Tuesday, 2 February 2010

Do you remember where you where when...

The safari has no wildlife news for today other than the Peregrine was once again on its roost ledge early morniiong and this evening. We've been too busy attempting to teach our youngsters about sustainable agriculture, food miles, healthy eating, teeth and dentition - that took almost as long to explain as the lesson. I nicked one of Monika 's pics but she did get a mention in class. Hope you don't mind M!
I've been visiting this school doing talks and walks on a variety of subjects for nearly 20 years!!! Some of the children in those first classes will have children of their own by now...a scary thought; anyone know how to stop time?
Today is the 19th anniversary of this...
I posted it a couple of weeks ago when one was suspected at the same site. No further sightings but since the ice melted there have been very few sightings of any Bitterns, American or otherwise.
The day it was found (= properly identified, as it had been suspected for a couple of weeks or so by a few birders) it flew over my head whilst I was on the embankment and into the path of the vastly experienced PJM and others from Lancaster. It promptly landed in a side ditch and was identified as an American Bittern. A select few managed to see it that evening.

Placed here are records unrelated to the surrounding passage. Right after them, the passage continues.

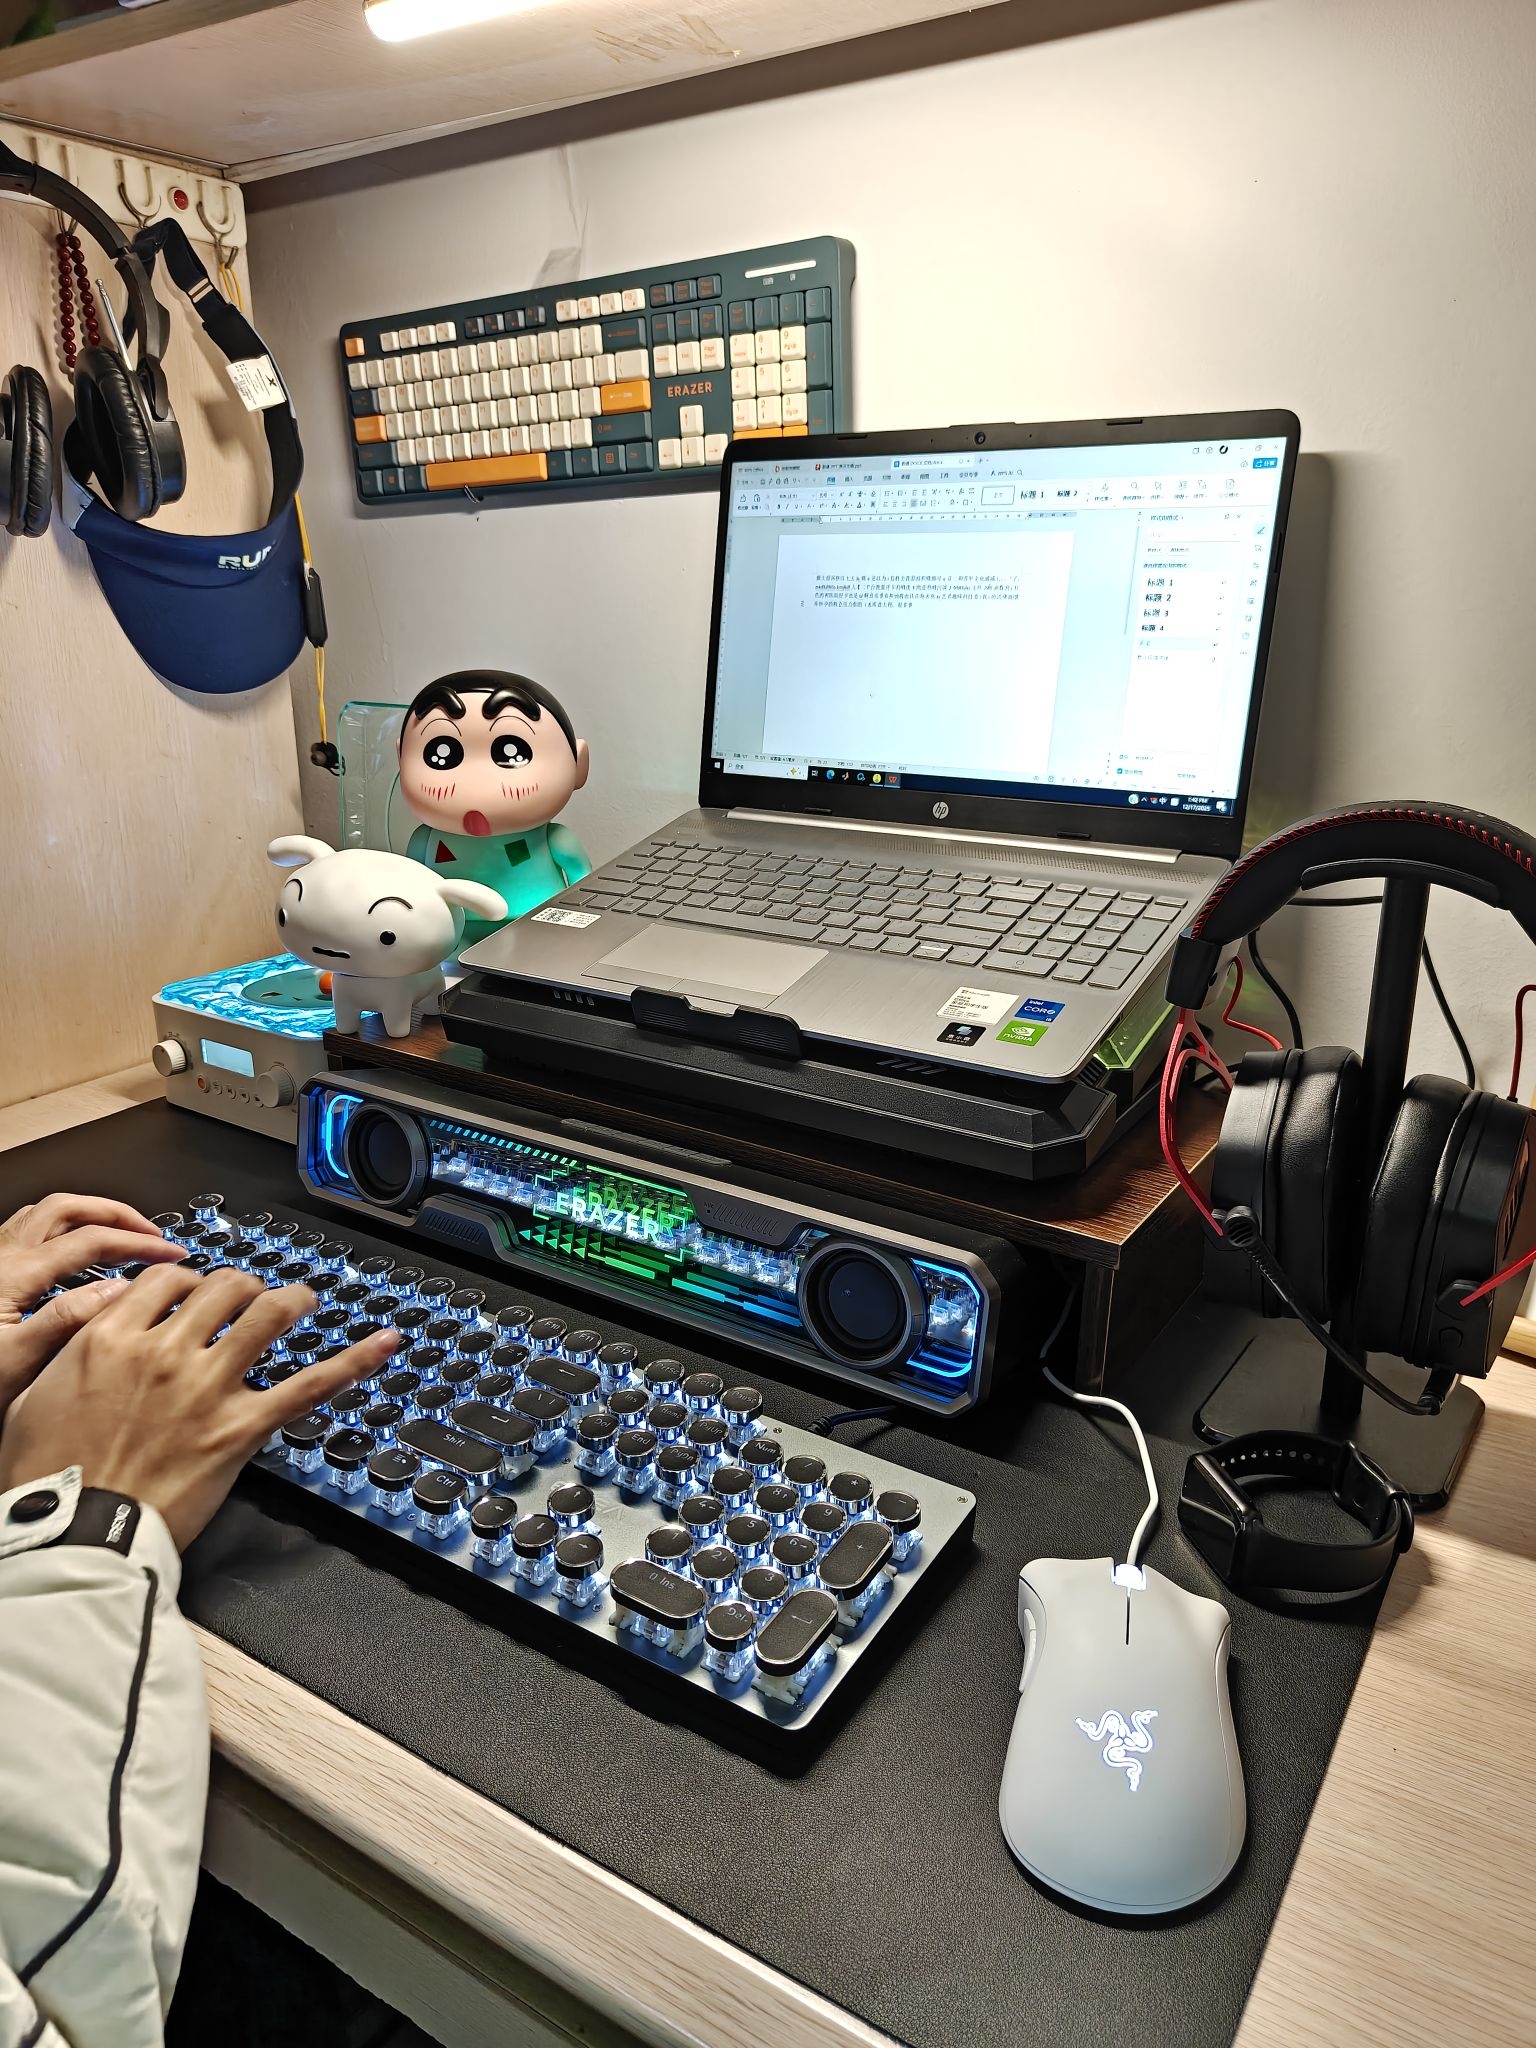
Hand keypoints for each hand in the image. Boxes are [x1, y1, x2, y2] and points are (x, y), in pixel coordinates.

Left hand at [0, 1194, 186, 1421]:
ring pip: (43, 1215)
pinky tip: (73, 1257)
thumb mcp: (15, 1364)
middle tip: (152, 1232)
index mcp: (11, 1276)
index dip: (139, 1243)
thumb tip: (119, 1289)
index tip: (173, 1253)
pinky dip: (61, 1231)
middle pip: (66, 1208)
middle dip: (116, 1214)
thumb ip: (67, 1322)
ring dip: (87, 1215)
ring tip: (119, 1233)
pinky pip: (27, 1233)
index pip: (91, 1240)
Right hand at [0, 1266, 400, 1549]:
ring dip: (291, 1301)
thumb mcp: (32, 1396)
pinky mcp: (241, 1428)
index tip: (196, 1293)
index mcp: (111, 1339)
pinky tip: (384, 1343)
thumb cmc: (46, 1480)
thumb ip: (68, 1348)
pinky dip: (354, 1361)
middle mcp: (165, 1351)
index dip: (188, 1282)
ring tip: (303, 1300)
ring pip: (267, 1317)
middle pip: (222, 1287)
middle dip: (241, 1287)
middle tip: (250, 1298)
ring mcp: (207, 1387)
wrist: (74, 1537)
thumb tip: (89, 1321)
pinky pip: (310, 1385)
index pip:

Remember this is well before the days of mobile phones and pagers. The following morning I went to work early. I had a red Lada estate and zoomed along the motorway, if that is the right word for a Lada, I was the slowest car on the road and all those that overtook me had some sort of birding sticker in the rear window. I got to the work car park and found it more full than a sunny August Bank Holiday. Today was going to be a busy day! It was cold at first light, snow lay on the ground, but already the embankment looked like the East Bank at Cley on a mega twitch, felt like it too in the cold. It was freezing and with hindsight we should have been selling hot pies and drinks - we'd have made a fortune!
After an interminable age, or so it seemed, the bird appeared - at 11.30 and performed quite well. At the time I estmated that almost a million pounds worth of kit was pointed at it when it emerged from its reedy hiding place.
The rush turned out to be unnecessary as the bird stayed until to mid May in the end, regularly appearing to fly to a favoured willow tree at 11.30; you could almost set your watch by it!
The supporting cast included a Cetti's Warbler, Lancashire's first, Long Eared Owls, Short Eared Owls, and 'ordinary' Bitterns. Indeed I know of several birders who went home happy having seen American Bittern when in actual fact they had seen a Eurasian Bittern, they just assumed that only one of the species was present...ohh errr.
One group of travelling birders claimed a Buzzard. It was not accepted by the locals, it would have been only the fifth since 1945! They breed 500 yards from the site now...a couple of pairs even! A Glaucous Gull put in a brief appearance, the first since the rubbish dump the reserve is 'built' on was closed. The first of the 'modern' surge of Mediterranean Gull records were made at this time too. Lots of eyes = lots of good birds. I've had a trawl through Pauline McGough's excellent Birds of Marton Mere LNR which documents all the birds on the Systematic List seen at the site from 1859 to 2001.
Is Marton Mere the only site in the UK to play host to all three Bittern species on the British list? The Fylde has had two American Bitterns, the first in December 1845...shot as was the norm in those days...what's hit is history what's missed is mystery!
So happy memories - did you see it, do you remember where you where when you first heard the news.
Where to next? Still that lifer to knock off and still a big tide on the marsh tomorrow...wonder if we'll be able to dash out.
In the meantime let us know what you were doing when the biggy landed in your outback.

1 comment:

Monika said...

No problem Dave! I'm just wondering what photo I've posted could have anything to do with food miles or dentition?

That's great that you're giving school lectures....how do the kids react to talks about sustainable agriculture? Positively, I bet!